Have been following your engine build Zed with great interest, love the ethos of a great increase in torque coupled with enough usable revs to make motorway cruising easy. I guess this motor must push the bus out of roundabouts & uphill at a rate that brings a big smile to your face Have you any idea on what it's like on fuel yet ?
It works really well on all the type 4 engines. I have done this many times using the 1.8 inlet valves. On a 2ltr I would not use 42mm valves as you would lose power at lower revs with a std cam fitted.
Not yet but I did brim the tank and take a mileage reading yesterday. Must do something with the gauge which read just above the red but only had 3l of fuel left in the tank, or at least I got 52l in when I filled up. That's as near to running out as I've been since i was 19 and learned a hard lesson.
OK I am curious to hear what the consumption is like, my guess is it won't be much different to the normal 23 - 27 mpg as with all the torque you won't have to drive the wheels off it to make decent progress. Last time I ran out of fuel I was 21 & it was in a Capri funny how you learn quick ! Just thinking the Capri was on an X plate & about 3 yrs old at the time - how old do I feel now
I wrote the mileage on the receipt and promply threw it away.
I know the route I took and miles and guesswork for some extra miles TBH but it came out as 20mpg - that's very rough! After my blocked oil cooler pipe fiasco, an even cruder (I couldn't bear it) calc put it at 16 - that oil pump must have been fighting so hard it sapped 4mpg.
My 20mpg did involve 10-20 miles at 70mph and some sprightly over-taking from time to time. It shouldn't be any different until I ask it to do more than a standard engine. I read somewher that it takes 30HP to drive a bus at 50mph and assuming similar effeciency it must take the same fuel whatever the engine size? If it's more efficient which I suspect it jolly well is, and I drove it gently I think I'd be pleasantly surprised.
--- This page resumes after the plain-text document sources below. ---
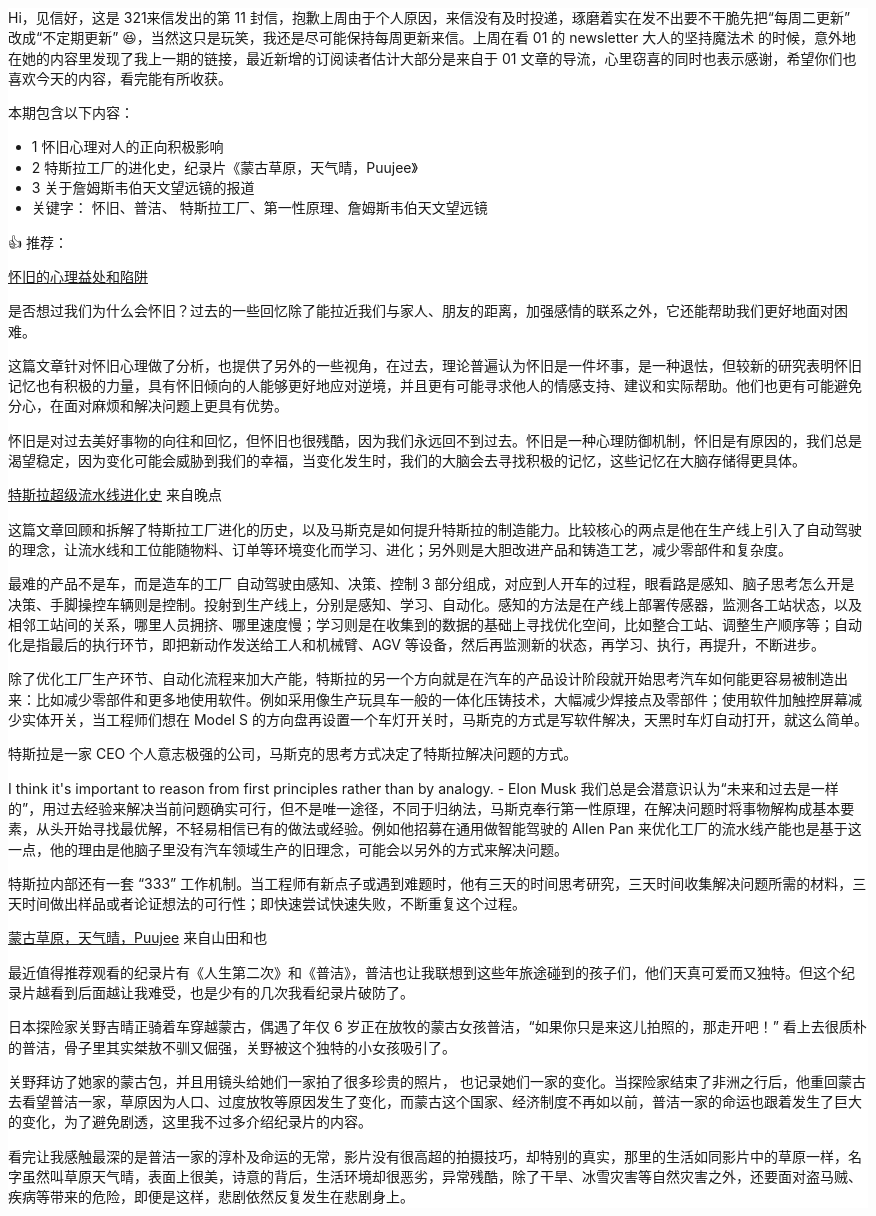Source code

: 
Hi，见信好，这是 321来信发出的第 11 封信，抱歉上周由于个人原因，来信没有及时投递，琢磨着实在发不出要不干脆先把“每周二更新” 改成“不定期更新” 😆，当然这只是玩笑，我还是尽可能保持每周更新来信。上周在看 01 的 newsletter 大人的坚持魔法术 的时候，意外地在她的内容里发现了我上一期的链接，最近新增的订阅读者估计大部分是来自于 01 文章的导流，心里窃喜的同时也表示感谢，希望你们也喜欢今天的内容，看完能有所收获。

本期包含以下内容：
- 1 怀旧心理对人的正向积极影响
- 2 特斯拉工厂的进化史，纪录片《蒙古草原，天气晴，Puujee》
- 3 关于詹姆斯韦伯天文望远镜的报道
- 关键字： 怀旧、普洁、 特斯拉工厂、第一性原理、詹姆斯韦伯天文望远镜

👍 推荐：


[怀旧的心理益处和陷阱](https://theconversation.com/the-psychological-benefits-and-trappings-of-nostalgia-77766)

是否想过我们为什么会怀旧？过去的一些回忆除了能拉近我们与家人、朋友的距离，加强感情的联系之外，它还能帮助我们更好地面对困难。

这篇文章针对怀旧心理做了分析，也提供了另外的一些视角，在过去，理论普遍认为怀旧是一件坏事，是一种退怯，但较新的研究表明怀旧记忆也有积极的力量，具有怀旧倾向的人能够更好地应对逆境，并且更有可能寻求他人的情感支持、建议和实际帮助。他们也更有可能避免分心，在面对麻烦和解决问题上更具有优势。

怀旧是对过去美好事物的向往和回忆，但怀旧也很残酷，因为我们永远回不到过去。怀旧是一种心理防御机制，怀旧是有原因的，我们总是渴望稳定，因为变化可能会威胁到我们的幸福，当变化发生时，我们的大脑会去寻找积极的记忆，这些记忆在大脑存储得更具体。


[特斯拉超级流水线进化史](https://www.latepost.com/news/dj_detail?id=1216) 来自晚点

这篇文章回顾和拆解了特斯拉工厂进化的历史，以及马斯克是如何提升特斯拉的制造能力。比较核心的两点是他在生产线上引入了自动驾驶的理念，让流水线和工位能随物料、订单等环境变化而学习、进化；另外则是大胆改进产品和铸造工艺，减少零部件和复杂度。

最难的产品不是车，而是造车的工厂
自动驾驶由感知、决策、控制 3 部分组成，对应到人开车的过程，眼看路是感知、脑子思考怎么开是决策、手脚操控车辆则是控制。投射到生产线上，分别是感知、学习、自动化。感知的方法是在产线上部署传感器，监测各工站状态，以及相邻工站间的关系，哪里人员拥挤、哪里速度慢；学习则是在收集到的数据的基础上寻找优化空间，比如整合工站、调整生产顺序等；自动化是指最后的执行环节，即把新动作发送给工人和机械臂、AGV 等设备，然后再监测新的状态，再学习、执行，再提升，不断进步。

除了优化工厂生产环节、自动化流程来加大产能，特斯拉的另一个方向就是在汽车的产品设计阶段就开始思考汽车如何能更容易被制造出来：比如减少零部件和更多地使用软件。例如采用像生产玩具车一般的一体化压铸技术，大幅减少焊接点及零部件；使用软件加触控屏幕减少实体开关，当工程师们想在 Model S 的方向盘再设置一个车灯开关时，马斯克的方式是写软件解决，天黑时车灯自动打开，就这么简单。

特斯拉是一家 CEO 个人意志极强的公司，马斯克的思考方式决定了特斯拉解决问题的方式。

I think it's important to reason from first principles rather than by analogy. - Elon Musk
我们总是会潜意识认为“未来和过去是一样的”，用过去经验来解决当前问题确实可行，但不是唯一途径，不同于归纳法，马斯克奉行第一性原理，在解决问题时将事物解构成基本要素，从头开始寻找最优解，不轻易相信已有的做法或经验。例如他招募在通用做智能驾驶的 Allen Pan 来优化工厂的流水线产能也是基于这一点，他的理由是他脑子里没有汽车领域生产的旧理念，可能会以另外的方式来解决问题。

特斯拉内部还有一套 “333” 工作机制。当工程师有新点子或遇到难题时，他有三天的时间思考研究，三天时间收集解决问题所需的材料，三天时间做出样品或者论证想法的可行性；即快速尝试快速失败，不断重复这个过程。



[蒙古草原，天气晴，Puujee](https://www.bilibili.com/video/BV12P4y1p7FG) 来自山田和也

最近值得推荐观看的纪录片有《人生第二次》和《普洁》，普洁也让我联想到这些年旅途碰到的孩子们，他们天真可爱而又独特。但这个纪录片越看到后面越让我难受，也是少有的几次我看纪录片破防了。

日本探险家关野吉晴正骑着车穿越蒙古，偶遇了年仅 6 岁正在放牧的蒙古女孩普洁，“如果你只是来这儿拍照的，那走开吧！” 看上去很质朴的普洁，骨子里其实桀敖不驯又倔强，关野被这个独特的小女孩吸引了。

关野拜访了她家的蒙古包，并且用镜头给她们一家拍了很多珍贵的照片， 也记录她们一家的变化。当探险家结束了非洲之行后，他重回蒙古去看望普洁一家，草原因为人口、过度放牧等原因发生了变化，而蒙古这个国家、经济制度不再如以前，普洁一家的命运也跟着发生了巨大的变化，为了避免剧透，这里我不过多介绍纪录片的内容。

看完让我感触最深的是普洁一家的淳朴及命运的无常，影片没有很高超的拍摄技巧，却特别的真实，那里的生活如同影片中的草原一样，名字虽然叫草原天气晴，表面上很美，诗意的背后，生活环境却很恶劣，异常残酷，除了干旱、冰雪灾害等自然灾害之外，还要面对盗马贼、疾病等带来的危险，即便是这样，悲剧依然反复发生在悲剧身上。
Broadly speaking, the specific efficiency (fuel used per kW produced) of a petrol engine is greater at full throttle than at part throttle (throttling losses). With a bigger engine, your cruising power is generated at a lesser throttle position so the relative efficiency of the engine is lower, needing more petrol to produce the same power. That's why smaller engines are more economical in day-to-day use than larger engines.
You had it on the Dyno yet sounds intresting
For the sake of completeness, I did go to a bit of a rubbish rolling road and came home with this.
Great torque curve!
I have a 2.9L itch that might need scratching at some point, the only thing stopping me is that this one is going to be hard to beat for a camper.
Your CR is quite low, isn't it? Might take a bit of turbo boost?
All vw a/c engines standard, run 7.4, 7.5 CR. Mine is under 8. It runs cool. Say no more.
2.9i turbo? Hmm, probably not. Far too much fiddling and worry. Camping remember?